## EXERCISE SET
a: In the ThreeJS tutorial excerpt, what are the two main things that meshes are made of?
b: Reproduce the ThreeJS tutorial excerpt verbatim, beginning at the words "The ThreeJS render" and stopping after "the one generated.".

## EXCERPT
——————

That’s it. We instantiate a new ThreeJS Scene, a Camera with Aspect ratio ( almost always set to the ratio of the screen ) and a Renderer. Boom. Done. The Camera has some options. This one is a Perceptive camera versus an Orthographic Camera. This will give us perspective and make things look 3D and not flat. The Field of View is like a camera’s view cone or basically, what the camera can see, and what we will render in a scene. The clipping planes define what is too close to the camera to render and what is too far. Basically telling the camera not to worry about anything that is outside this range.

The ThreeJS render also generates a domElement if we want to use it, or we could attach it to own own element if we had added a canvas element previously. In this case we’ll just use the one generated.

Now if you run that, you see… well, nothing. Because we haven’t down anything with our new scene yet. In fact we haven’ even rendered it yet.

So let’s get the renderer doing it’s thing now, by adding this code to the JS:

var render = function () {
requestAnimationFrame( render );
renderer.render( scene, camera );
};

render();

Cool, now if we run this we see…. well.. nothing still. But, not because we’ve busted anything, but because we haven’t actually added anything to the scene. We are basically perfectly rendering nothing at a sweet 60 fps. So let’s add something. Add the following code to the JS:

var geometry = new THREE.CubeGeometry( .1, 4,2 );
var material = new THREE.MeshNormalMaterial({"wireframe":true});
var cube = new THREE.Mesh( geometry, material );
scene.add( cube );
camera.position.z = 5;

Ok. So “objects” called meshes in 3D lingo, are comprised of 2 main things. Geometry, which explains the shape of the mesh, and Material, which is the skin or texture of the mesh. Geometry is super cool, because you can define virtually any type of shape or shapes you want, and refuse them over and over like a class. Geometry is basically a set of vertices or points that when combined form edges of shapes. Using materials and lights, we can make these look pretty awesome.

In this example we are using a simple geometry called CubeGeometry, which is a….cube. The cube geometry can have some values passed to it, such as width,height and depth. You can see here we made a thin sort of panel… reminds be of a flat screen TV.

The material is a basic MeshNormalMaterial which basically gives us some quick and easy color on our mesh so we can see it, we’ll dive into Materials more later. Materials can be passed a number of values. In this case we are setting the “wireframe” property to be true. This is so I can show you what a mesh looks like naked. I just said naked in a WebGL tutorial. You didn’t see that one coming did you? Oh, and we se the camera back at z = 5 so it is not right on top of the cube.

——————

## SUPPLIED RECORDS
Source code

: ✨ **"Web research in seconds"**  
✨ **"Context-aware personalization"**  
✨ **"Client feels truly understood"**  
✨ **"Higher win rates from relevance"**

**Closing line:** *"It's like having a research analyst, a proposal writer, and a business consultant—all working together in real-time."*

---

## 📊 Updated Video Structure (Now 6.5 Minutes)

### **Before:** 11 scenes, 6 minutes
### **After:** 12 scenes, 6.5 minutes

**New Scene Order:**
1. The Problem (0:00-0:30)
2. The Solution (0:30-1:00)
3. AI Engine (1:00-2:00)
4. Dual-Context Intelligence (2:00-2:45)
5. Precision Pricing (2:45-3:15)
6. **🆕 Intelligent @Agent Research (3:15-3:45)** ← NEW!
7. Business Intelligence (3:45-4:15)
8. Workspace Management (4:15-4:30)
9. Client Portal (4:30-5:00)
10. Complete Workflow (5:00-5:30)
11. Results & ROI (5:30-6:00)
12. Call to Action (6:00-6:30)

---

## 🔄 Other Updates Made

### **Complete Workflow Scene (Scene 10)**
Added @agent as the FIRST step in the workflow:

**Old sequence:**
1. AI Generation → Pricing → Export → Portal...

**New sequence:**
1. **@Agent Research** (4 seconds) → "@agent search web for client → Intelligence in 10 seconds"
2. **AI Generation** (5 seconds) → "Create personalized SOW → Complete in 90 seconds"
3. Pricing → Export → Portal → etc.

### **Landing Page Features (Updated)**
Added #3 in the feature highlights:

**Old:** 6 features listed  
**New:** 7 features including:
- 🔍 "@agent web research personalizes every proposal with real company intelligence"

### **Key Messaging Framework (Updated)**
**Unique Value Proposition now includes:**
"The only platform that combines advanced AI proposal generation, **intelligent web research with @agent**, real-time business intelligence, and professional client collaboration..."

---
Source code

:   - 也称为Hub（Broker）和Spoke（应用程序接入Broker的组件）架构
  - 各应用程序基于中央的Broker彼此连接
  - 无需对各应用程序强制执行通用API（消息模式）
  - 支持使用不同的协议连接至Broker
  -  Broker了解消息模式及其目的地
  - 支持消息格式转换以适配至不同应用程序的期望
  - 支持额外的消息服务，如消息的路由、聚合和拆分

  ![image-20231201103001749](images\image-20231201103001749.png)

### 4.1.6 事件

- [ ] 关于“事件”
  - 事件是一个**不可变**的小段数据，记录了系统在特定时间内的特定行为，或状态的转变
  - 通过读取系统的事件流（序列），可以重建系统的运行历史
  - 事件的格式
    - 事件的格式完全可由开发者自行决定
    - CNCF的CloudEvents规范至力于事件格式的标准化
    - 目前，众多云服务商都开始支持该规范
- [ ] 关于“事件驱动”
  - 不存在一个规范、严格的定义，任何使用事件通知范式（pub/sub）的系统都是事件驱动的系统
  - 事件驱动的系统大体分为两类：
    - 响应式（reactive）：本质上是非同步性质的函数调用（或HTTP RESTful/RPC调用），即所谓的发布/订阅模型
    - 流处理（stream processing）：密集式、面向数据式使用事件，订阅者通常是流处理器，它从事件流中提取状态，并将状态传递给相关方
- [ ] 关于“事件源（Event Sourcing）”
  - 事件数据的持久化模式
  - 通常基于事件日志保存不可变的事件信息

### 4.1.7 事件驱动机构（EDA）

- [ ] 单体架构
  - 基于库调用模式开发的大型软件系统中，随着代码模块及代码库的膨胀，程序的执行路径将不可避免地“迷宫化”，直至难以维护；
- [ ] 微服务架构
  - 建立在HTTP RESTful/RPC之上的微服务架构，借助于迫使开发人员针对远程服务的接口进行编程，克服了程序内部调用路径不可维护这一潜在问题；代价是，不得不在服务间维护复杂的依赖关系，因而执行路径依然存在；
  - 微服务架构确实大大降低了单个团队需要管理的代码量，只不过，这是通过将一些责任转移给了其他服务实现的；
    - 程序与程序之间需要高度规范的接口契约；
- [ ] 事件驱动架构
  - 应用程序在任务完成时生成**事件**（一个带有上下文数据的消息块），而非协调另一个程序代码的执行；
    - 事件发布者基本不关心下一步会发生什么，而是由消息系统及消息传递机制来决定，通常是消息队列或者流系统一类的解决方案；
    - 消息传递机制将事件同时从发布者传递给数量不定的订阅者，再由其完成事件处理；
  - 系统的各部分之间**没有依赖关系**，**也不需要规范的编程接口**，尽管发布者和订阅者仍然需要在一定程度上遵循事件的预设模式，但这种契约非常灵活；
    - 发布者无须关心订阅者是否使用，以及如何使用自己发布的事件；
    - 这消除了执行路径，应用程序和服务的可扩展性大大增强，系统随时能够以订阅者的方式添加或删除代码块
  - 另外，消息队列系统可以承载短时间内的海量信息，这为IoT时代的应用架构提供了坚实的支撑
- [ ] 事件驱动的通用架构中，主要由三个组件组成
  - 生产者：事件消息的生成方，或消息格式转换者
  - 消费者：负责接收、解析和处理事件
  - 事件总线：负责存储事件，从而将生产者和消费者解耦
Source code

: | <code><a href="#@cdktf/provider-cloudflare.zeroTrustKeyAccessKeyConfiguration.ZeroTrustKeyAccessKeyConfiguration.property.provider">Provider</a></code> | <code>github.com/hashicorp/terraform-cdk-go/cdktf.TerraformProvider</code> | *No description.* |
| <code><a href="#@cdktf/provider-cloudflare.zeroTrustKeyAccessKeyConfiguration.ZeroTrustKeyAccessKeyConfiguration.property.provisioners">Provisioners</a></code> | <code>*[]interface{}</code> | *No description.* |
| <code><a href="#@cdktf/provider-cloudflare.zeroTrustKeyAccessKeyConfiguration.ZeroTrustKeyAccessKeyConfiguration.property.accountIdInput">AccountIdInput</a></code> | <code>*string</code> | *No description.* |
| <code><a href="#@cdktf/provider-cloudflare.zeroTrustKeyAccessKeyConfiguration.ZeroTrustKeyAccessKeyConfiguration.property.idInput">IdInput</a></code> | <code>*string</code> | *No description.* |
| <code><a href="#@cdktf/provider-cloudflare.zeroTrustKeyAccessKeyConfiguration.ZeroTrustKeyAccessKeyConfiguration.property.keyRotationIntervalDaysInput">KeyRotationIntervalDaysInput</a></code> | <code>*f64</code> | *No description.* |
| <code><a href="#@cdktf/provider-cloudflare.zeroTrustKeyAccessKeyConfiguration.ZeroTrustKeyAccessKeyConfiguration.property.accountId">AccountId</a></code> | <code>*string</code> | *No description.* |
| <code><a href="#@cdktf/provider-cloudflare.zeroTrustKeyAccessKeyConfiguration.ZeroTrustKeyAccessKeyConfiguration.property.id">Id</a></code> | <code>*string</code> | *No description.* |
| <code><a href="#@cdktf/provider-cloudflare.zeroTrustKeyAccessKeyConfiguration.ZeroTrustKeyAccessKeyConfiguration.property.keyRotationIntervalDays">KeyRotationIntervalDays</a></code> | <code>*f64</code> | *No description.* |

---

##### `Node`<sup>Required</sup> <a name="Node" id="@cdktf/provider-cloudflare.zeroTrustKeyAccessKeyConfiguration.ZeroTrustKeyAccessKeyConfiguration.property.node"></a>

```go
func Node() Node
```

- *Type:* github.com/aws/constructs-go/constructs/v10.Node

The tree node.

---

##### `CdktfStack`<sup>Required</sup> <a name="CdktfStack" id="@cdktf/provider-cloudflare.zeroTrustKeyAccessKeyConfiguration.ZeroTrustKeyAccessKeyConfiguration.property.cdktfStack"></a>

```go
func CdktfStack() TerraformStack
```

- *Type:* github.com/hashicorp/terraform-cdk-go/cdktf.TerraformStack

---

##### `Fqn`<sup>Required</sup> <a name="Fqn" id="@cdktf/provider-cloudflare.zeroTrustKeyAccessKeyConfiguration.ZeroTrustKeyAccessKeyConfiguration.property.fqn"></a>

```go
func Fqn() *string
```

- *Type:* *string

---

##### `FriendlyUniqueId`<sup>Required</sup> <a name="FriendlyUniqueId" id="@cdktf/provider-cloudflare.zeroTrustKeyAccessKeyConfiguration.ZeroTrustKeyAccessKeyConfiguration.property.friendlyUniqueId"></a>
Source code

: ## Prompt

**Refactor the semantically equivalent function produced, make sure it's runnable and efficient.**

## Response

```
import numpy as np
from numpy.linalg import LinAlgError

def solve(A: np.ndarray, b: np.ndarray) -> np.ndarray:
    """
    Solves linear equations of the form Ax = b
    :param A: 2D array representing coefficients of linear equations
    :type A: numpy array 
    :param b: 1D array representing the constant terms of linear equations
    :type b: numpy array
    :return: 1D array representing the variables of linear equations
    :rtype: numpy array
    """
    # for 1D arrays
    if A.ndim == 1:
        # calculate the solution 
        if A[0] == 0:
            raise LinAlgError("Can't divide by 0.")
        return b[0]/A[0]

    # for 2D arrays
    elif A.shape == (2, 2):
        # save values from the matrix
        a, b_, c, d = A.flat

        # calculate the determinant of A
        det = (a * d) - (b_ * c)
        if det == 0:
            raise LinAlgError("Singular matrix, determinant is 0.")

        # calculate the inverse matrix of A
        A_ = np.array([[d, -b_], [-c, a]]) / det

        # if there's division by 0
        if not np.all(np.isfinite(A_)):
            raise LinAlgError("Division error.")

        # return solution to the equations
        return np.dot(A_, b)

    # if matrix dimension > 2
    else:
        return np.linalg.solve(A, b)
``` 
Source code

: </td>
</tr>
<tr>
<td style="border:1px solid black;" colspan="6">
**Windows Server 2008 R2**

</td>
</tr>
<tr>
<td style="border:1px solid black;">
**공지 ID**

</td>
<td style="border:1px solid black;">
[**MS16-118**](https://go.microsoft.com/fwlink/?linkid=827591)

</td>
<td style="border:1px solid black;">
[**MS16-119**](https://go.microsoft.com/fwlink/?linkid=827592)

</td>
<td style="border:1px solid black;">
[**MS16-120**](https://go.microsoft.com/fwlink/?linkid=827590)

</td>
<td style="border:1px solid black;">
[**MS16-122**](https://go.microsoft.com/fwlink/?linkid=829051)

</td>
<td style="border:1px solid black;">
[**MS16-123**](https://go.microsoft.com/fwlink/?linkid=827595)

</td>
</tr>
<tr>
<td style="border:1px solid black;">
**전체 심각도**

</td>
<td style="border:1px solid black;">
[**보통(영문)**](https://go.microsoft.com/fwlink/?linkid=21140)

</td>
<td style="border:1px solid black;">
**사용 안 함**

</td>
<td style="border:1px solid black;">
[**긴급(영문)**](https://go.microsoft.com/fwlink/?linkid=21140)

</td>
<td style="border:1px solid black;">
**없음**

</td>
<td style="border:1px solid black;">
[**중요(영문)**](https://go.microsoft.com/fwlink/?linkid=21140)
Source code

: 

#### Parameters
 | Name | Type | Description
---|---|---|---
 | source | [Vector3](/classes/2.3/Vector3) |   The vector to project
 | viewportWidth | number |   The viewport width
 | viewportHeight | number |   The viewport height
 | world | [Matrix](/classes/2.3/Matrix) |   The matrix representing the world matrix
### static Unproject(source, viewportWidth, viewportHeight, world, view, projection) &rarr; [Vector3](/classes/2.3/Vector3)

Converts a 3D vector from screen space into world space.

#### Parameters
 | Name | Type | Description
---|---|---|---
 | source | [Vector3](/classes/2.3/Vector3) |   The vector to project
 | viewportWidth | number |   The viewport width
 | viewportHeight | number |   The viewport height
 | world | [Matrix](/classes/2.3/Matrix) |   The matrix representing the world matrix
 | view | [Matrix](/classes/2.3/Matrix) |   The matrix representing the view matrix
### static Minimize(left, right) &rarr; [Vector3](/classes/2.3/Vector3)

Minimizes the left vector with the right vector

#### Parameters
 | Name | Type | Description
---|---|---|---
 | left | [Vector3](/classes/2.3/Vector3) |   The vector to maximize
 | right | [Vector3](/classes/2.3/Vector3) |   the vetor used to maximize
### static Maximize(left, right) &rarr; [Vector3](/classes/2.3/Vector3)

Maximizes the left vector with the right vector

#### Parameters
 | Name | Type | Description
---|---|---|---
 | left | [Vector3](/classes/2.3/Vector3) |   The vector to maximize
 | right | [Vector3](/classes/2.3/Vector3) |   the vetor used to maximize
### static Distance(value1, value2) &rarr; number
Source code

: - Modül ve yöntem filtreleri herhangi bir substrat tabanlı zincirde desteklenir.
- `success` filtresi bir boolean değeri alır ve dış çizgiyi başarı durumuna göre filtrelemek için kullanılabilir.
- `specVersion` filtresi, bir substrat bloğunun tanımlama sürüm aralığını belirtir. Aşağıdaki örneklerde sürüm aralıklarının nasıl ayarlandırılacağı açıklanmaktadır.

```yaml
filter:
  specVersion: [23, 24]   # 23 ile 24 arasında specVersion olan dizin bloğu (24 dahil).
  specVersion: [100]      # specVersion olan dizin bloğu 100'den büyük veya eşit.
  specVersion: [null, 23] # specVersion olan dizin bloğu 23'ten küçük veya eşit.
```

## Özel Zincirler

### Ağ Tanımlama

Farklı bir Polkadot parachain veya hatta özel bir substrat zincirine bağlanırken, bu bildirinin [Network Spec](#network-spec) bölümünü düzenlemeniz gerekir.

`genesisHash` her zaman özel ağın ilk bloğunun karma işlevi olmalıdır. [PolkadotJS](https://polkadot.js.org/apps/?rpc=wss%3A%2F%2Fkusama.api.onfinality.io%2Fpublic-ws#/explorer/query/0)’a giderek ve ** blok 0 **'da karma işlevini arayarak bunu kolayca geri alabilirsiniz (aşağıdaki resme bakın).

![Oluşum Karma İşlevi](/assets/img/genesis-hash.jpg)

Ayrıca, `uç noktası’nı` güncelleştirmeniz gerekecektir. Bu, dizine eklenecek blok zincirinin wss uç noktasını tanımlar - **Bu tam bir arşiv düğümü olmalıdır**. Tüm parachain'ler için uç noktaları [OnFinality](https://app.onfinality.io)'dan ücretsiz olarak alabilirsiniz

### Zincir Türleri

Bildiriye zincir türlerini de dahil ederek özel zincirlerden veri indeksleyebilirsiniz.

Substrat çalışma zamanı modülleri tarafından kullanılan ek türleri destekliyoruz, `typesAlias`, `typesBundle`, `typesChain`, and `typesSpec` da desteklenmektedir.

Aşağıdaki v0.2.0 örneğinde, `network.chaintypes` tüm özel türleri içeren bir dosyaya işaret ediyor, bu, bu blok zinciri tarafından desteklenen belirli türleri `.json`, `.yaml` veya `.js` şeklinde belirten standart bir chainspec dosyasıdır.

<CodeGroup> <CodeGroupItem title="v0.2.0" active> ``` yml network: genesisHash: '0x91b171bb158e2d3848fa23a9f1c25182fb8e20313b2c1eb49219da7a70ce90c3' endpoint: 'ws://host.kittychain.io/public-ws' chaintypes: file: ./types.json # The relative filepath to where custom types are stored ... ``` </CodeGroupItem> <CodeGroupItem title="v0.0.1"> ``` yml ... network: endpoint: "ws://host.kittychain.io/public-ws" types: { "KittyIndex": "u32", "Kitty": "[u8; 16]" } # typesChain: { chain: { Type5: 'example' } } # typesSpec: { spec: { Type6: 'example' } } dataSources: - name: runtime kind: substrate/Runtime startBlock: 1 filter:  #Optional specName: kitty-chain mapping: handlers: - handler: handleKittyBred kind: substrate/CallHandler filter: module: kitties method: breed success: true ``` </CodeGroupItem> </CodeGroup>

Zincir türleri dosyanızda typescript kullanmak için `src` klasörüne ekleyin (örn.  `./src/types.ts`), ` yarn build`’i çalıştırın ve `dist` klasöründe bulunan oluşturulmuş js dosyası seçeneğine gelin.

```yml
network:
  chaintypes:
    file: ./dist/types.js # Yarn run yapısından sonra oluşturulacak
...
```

——————

## OUTPUTS FOR THE TASKS
a: Geometry, which describes the shape of the mesh, and Material, which is its skin or texture.

b:
The ThreeJS render also generates a domElement if we want to use it, or we could attach it to own own element if we had added a canvas element previously. In this case we’ll just use the one generated.